日本の祈り
[vol.0]
日本の祈りをめぐる旅へ
Academic
2022.4.22 Illustration:Makoto Motomura
日本にはたくさんの祭りや儀式があり、今も昔も人々はその土地に伝わるさまざまな方法で祈りを捧げてきました。ある時は豊作を、またある時は安産や子どもの成長を祈り、健康と平穏な日々を願って神様や仏様、ご先祖様に手を合わせてきたのだと思います。
そこで、古くから受け継がれてきた多様な祈りの姿を通じて、祈りの起源や、誰かを想って手を合わせることの根源的なあり方を見つめてみることにしました。人はなぜ祈るのか、どんな時に、何に対して、どうやって……?時代とともに変わってきたものと、いつまでも変わらないもの。たくさんの祈りの儀式からその共通点を探ることは、現代に生きる私たちにとっても大きなヒントになるのではないかと思います。

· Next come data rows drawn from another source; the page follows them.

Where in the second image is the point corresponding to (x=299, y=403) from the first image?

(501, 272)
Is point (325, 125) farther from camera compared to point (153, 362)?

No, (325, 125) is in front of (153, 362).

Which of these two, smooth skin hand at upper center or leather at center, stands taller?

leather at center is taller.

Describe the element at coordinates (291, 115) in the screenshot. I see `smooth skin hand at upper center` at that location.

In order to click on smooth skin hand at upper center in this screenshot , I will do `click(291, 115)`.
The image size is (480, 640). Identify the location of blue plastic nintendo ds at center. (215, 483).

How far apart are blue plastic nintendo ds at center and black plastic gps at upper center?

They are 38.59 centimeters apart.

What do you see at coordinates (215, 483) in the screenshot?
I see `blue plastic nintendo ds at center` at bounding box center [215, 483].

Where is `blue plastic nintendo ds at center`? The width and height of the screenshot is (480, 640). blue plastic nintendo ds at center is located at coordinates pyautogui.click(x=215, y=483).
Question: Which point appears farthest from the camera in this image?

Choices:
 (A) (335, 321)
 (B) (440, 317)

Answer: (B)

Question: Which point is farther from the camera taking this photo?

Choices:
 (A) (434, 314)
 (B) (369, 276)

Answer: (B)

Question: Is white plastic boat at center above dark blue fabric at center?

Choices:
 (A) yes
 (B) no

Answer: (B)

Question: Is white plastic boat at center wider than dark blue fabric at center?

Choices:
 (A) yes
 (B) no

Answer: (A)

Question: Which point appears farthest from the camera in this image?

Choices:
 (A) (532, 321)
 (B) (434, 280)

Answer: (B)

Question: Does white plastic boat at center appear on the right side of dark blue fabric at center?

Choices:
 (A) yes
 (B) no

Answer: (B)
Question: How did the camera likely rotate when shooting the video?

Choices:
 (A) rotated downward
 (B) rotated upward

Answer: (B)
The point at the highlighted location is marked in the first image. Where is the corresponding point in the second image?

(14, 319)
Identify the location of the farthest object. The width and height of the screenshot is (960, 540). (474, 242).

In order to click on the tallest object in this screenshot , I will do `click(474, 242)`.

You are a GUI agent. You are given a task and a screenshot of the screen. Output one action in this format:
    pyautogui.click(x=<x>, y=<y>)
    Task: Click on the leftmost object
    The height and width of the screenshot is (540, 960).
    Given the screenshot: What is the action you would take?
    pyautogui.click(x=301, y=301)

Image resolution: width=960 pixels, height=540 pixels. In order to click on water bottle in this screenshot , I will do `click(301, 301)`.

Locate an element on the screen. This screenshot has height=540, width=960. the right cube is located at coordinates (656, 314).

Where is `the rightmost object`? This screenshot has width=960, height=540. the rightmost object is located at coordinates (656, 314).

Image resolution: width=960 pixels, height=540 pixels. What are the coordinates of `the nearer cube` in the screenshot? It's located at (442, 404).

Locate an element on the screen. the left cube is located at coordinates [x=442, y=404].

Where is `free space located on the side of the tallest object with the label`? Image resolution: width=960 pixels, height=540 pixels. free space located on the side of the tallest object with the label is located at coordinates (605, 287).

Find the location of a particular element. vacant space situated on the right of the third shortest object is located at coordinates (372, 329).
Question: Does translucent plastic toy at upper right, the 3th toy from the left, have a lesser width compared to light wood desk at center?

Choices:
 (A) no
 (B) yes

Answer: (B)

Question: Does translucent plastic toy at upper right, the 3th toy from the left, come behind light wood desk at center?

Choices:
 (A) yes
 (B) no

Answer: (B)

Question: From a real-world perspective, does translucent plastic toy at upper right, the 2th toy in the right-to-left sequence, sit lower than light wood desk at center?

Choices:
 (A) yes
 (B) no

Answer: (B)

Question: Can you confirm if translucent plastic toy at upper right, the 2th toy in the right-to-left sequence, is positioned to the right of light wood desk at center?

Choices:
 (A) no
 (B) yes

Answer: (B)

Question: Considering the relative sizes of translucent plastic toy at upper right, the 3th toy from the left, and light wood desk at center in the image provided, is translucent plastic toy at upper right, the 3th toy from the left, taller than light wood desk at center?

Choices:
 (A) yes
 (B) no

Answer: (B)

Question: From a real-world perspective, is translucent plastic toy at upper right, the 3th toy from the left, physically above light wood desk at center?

2022年、世界は大きく変わりました。集落の人が集まって濃密な時間を過ごし、ともに酒を飲み交わすようなハレの時間を持つことは難しくなってしまいました。それでも、人が人を想い、願いを込めて祈るという祭りの本質は変わりません。先祖代々受け継いできた祭りを次世代につないでいくために、規模やかたちを変えながら、各地で工夫を凝らして祈りの儀式が行われています。規模は小さく、想いは強く。祭りはコロナ禍以前よりも私たちの日常にぐっと近づいたのかもしれません。
世界がこんな状況になっても、あるいは、こんな状況だからこそ、「なんとしてもやりたい」と人の心を突き動かすもの。そこに「祈りとは何か?」のヒントが隠れているような気がします。今は実際に訪れることはかないませんが、いつか全国の祭りに足を運べる日が来ることを祈りながら、ひとまずは、日本の祈りをめぐる空想の旅に出たいと思います。
皆さまもどうぞご一緒に。私たちと一緒に、自分らしい祈りのかたちを探しにいきませんか?